Techniques for protecting data from piracy, illegal inference, and malicious intrusions

This thesis reports a systematic study of data protection in three different, yet related, scenarios. The first scenario is to guard relational data against unauthorized redistribution or data piracy. In this scenario, the data is released to users who have full control over the use of data but are restricted from any redistribution. A novel technique is presented for embedding fingerprints in database relations so that the original recipient of the data can be identified. In our scheme, one secret key (with or without primary key attributes in database relations) is used to decide the way how a fingerprint is embedded. Rigorous analysis shows that, with high probability, a detected fingerprint is indeed the fingerprint originally embedded, and embedded fingerprints cannot be modified or erased by a variety of attacks, including bits flipping, tuple addition and deletion; secret key guessing, and collusion among multiple recipients of the same relation. In addition, as a special case of fingerprinting, a robust watermarking scheme is also presented for relational databases. The second scenario is to protect the privacy of individual data value against interval-based inference from aggregation queries.

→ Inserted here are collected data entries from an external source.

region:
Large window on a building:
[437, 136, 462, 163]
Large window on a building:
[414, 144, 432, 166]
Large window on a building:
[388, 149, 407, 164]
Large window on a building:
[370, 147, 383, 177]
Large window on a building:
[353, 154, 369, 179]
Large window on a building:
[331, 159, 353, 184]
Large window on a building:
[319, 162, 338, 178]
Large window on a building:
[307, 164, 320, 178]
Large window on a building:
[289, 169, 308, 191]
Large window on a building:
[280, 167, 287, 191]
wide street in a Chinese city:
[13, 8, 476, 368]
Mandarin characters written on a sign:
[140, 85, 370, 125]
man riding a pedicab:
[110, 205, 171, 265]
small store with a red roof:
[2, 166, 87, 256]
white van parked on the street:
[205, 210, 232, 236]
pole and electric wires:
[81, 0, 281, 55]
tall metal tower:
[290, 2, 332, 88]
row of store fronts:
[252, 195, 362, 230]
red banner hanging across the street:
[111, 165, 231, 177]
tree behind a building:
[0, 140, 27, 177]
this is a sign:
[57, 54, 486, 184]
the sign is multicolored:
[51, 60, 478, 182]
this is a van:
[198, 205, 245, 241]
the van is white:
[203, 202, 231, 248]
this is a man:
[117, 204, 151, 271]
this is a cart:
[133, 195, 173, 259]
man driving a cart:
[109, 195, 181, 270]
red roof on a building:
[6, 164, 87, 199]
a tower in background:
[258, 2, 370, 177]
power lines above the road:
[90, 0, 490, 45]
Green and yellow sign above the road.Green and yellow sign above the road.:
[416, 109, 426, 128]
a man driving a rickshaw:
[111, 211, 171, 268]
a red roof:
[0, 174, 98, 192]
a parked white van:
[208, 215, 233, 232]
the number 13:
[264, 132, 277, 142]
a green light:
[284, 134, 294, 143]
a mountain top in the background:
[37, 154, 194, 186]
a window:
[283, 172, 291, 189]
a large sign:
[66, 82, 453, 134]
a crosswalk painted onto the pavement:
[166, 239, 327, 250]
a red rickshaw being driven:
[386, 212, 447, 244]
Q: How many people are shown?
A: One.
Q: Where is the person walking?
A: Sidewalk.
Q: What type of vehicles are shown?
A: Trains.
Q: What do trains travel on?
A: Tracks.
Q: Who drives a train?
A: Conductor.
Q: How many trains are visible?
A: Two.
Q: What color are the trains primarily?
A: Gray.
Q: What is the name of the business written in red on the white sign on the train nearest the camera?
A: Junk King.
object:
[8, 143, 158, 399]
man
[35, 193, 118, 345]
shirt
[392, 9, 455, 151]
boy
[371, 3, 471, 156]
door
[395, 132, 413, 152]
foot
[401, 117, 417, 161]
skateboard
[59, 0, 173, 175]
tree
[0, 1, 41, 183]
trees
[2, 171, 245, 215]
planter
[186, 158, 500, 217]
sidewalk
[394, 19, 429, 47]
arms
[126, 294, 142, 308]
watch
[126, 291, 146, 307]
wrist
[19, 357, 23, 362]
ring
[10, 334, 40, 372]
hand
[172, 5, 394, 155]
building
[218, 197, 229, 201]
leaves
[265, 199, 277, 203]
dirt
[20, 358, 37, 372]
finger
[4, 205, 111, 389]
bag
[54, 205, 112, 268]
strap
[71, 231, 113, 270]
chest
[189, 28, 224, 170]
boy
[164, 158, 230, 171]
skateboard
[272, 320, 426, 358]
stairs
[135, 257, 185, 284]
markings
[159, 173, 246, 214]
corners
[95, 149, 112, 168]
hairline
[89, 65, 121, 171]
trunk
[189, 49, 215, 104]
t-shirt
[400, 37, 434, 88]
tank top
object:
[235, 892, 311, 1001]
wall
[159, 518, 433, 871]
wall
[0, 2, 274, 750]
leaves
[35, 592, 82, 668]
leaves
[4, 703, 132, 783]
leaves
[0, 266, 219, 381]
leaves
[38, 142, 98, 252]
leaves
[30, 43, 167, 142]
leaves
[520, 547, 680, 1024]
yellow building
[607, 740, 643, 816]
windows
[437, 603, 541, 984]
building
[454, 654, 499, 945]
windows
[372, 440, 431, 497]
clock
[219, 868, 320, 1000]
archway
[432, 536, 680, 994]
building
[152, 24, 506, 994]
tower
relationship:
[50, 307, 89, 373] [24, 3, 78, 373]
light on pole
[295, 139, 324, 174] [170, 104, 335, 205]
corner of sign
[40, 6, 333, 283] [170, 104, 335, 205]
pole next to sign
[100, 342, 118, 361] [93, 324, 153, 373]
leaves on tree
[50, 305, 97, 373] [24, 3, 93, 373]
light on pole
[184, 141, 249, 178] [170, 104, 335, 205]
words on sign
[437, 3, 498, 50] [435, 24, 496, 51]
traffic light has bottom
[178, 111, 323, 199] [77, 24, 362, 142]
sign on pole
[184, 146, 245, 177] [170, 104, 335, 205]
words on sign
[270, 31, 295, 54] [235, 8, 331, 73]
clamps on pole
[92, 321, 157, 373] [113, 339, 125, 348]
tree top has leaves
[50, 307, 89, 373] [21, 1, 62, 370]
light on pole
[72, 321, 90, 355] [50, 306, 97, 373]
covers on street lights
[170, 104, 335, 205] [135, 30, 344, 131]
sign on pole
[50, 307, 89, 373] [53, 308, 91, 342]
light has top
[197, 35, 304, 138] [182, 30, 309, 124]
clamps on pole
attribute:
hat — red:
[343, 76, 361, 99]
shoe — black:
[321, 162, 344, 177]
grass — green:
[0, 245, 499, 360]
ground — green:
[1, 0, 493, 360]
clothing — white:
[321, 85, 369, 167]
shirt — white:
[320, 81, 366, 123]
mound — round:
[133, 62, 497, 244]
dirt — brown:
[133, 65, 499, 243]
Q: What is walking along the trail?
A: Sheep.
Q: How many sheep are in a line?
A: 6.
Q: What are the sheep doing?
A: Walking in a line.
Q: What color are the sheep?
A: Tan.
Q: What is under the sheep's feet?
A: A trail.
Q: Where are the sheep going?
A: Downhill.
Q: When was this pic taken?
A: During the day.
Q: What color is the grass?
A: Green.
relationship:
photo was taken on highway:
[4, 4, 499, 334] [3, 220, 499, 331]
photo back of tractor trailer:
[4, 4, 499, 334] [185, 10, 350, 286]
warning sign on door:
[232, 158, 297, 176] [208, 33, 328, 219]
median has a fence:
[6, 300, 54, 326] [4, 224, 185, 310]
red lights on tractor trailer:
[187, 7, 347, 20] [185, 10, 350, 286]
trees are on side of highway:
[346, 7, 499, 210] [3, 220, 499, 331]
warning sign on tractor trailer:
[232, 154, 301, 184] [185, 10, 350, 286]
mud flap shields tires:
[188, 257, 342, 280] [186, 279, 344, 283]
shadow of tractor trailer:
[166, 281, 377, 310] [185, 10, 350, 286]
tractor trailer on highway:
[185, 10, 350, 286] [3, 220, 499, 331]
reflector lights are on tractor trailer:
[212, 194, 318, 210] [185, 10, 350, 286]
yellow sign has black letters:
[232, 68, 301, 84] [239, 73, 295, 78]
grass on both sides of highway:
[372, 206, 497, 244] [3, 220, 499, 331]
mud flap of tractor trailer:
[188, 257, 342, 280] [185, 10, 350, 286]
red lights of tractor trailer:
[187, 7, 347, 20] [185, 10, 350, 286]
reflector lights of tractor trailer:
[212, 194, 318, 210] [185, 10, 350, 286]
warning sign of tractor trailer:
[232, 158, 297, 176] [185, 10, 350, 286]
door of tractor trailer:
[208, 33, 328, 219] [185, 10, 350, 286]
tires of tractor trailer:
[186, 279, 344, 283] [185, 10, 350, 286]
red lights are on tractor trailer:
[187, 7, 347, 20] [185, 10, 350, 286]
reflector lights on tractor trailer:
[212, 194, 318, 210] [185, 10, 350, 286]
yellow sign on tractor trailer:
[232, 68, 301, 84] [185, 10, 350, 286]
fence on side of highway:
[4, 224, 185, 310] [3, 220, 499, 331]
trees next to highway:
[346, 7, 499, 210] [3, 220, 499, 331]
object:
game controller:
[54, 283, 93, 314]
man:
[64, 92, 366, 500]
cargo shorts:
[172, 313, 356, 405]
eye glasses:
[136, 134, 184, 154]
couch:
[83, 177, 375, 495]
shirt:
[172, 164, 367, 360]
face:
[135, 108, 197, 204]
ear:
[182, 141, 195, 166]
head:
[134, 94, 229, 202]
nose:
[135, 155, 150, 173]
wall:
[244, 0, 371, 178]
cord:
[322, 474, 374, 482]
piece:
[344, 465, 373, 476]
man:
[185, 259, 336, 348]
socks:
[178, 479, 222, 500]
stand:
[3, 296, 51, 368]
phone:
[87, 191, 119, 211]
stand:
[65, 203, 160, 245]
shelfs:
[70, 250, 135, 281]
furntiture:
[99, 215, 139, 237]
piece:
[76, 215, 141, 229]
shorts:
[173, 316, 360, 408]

Different from the first scenario in which the data is released to users, this scenario is about data that are controlled by its owner. Users are allowed to access the data through aggregation queries. An individual data value is said to be compromised if an accurate enough interval, called inference interval, is obtained from aggregation results such that the actual data value must fall into the interval. Our study shows that it is intractable to audit interval-based inference for bounded integer values; while for bounded real values, the auditing problem has a polynomial time complexity involving mathematical programming with a large number of constraints and/or variables. The last scenario is to detect anomaly from usage log data. Different from the first scenario in which the data are released to users as well as the second scenario in which the data are allowed to be queried by users, this scenario is about using log data to build profiles for user normal behaviors and detect suspicious anomalies that deviate from the profiles. Experiments show that our proposed method is more flexible and precise than previous methods that do not use time information or simply use fixed partition of time intervals in profiling. (Abstract shortened by UMI.)